Extract to read:
---------------

In my opinion, the law distinguishes “Publishing” and “Messaging” distinctly. Section 66A refers to “Sending of Messages both on the Internet and through the Mobile”. Section 67, 67A and 67B refers to “Publishing” and “Transmitting” but applies only to what we understand as “obscene”. If “Transmitting” is same as “Messaging”, we may say there is an overlap of Section 67, 67A, 67B (Note 67B has a wider application which includes viewing etc) with 66A and we can infer that the legislators intended to apply Section 67 for obscene messages and 66A for those messages which escape Section 67 but cause annoyance etc.
The Court made a mistake in not recognizing this essential difference between Section 66A and other sections related to Facebook, Twitter or Blog publishing to which all the cases of the petitioners before the Court addressed.
It surprises me that though none of the cases of petitioners actually comes under Section 66A, the Court was led to believe it was so and more surprisingly the Court went by this erroneous representation and based its judgement on that basis. It not only accepted the petitioner’s representations in this regard that Section 66A refers to any information placed in the Internet, it reiterated it in its own words stating
” It is clear, therefore, that the petitioners are correct in saying that the public’s right to know is directly affected by Section 66A. Information of all kinds is roped in – such information may have scientific, literary or artistic value, it may refer to current events, it may be obscene or seditious.”
This is completely erroneous. Every piece of law has to be seen in the context in which it is meant to be applied and not in an unrelated context.

---------------

Exercise data:
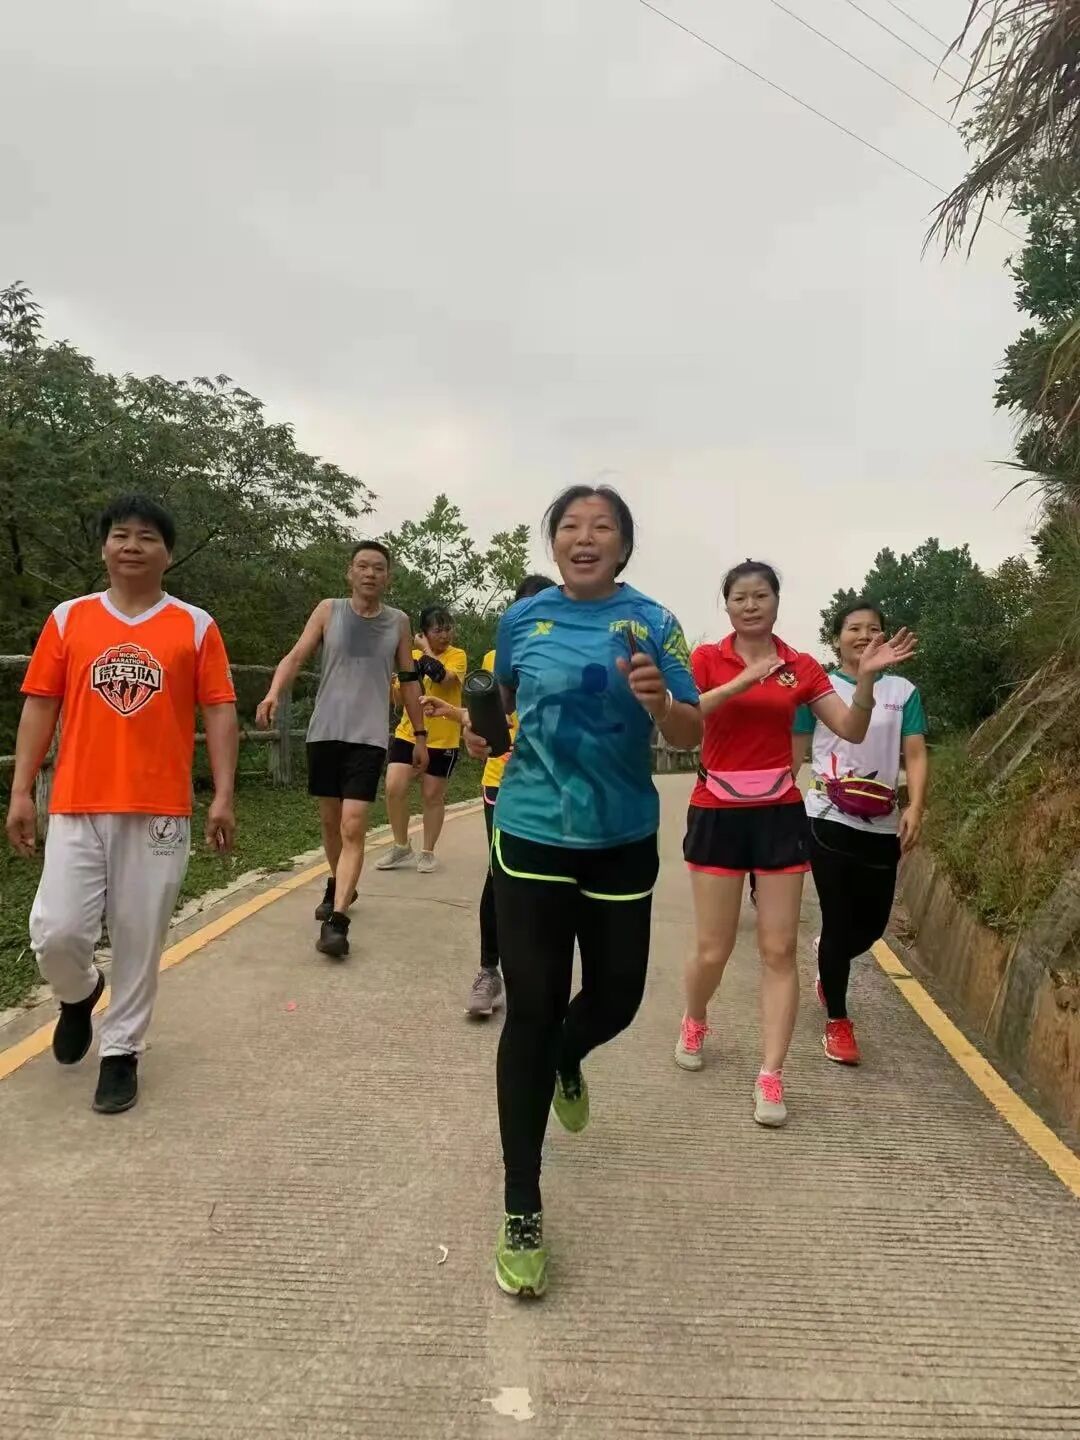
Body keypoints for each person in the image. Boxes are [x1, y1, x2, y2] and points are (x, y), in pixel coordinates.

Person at [464, 484, 701, 1299]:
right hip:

---------------

Complete the following:
1. Can you reproduce word for word the part of the Section 66A commentary that opens with the words "It surprises me" and closes with "an unrelated context."?
2. What comes next in the Section 66A commentary? Carry it on from its last sentence.
The data plays no role here.

Results of the exercise:
1.
It surprises me that though none of the cases of petitioners actually comes under Section 66A, the Court was led to believe it was so and more surprisingly the Court went by this erroneous representation and based its judgement on that basis. It not only accepted the petitioner’s representations in this regard that Section 66A refers to any information placed in the Internet, it reiterated it in its own words stating
” It is clear, therefore, that the petitioners are correct in saying that the public’s right to know is directly affected by Section 66A. Information of all kinds is roped in – such information may have scientific, literary or artistic value, it may refer to current events, it may be obscene or seditious.”
This is completely erroneous. Every piece of law has to be seen in the context in which it is meant to be applied and not in an unrelated context.

2.
Having indicated as above that the foundation of the judgement itself is wrong, there is no further argument that is necessary to state that the Judgement has to be reviewed preferably by the Court itself. There should be no need for the Government/or any member of the public to apply for a review even though we would be happy if they do so.
Question 3: Should “one to one message” be a Concern of the Constitution as regards “Free Speech”?
My Opinion is as follows:
The striking down of Section 66A is directly related to Article 19(1) of the Constitution of India guaranteeing a freedom of speech and expression.
This article 19(1) says: All citizens shall have the right to freedom of speech and expression;
“Speech” and “Expression” are very broad words. They are as vague as “annoying” or “offensive” referred to in the judgement and are amenable to different interpretations.
We understand that “Speech and Expression” can be spoken or otherwise conveyed. But for the Constitution to be concerned, it should be important to note
-to whom was the Speech and Expression was conveyed and
-for what purpose and
-with what intention.
A piece of communication may be conveyed to different persons with different intentions and for different purposes and with different outcomes.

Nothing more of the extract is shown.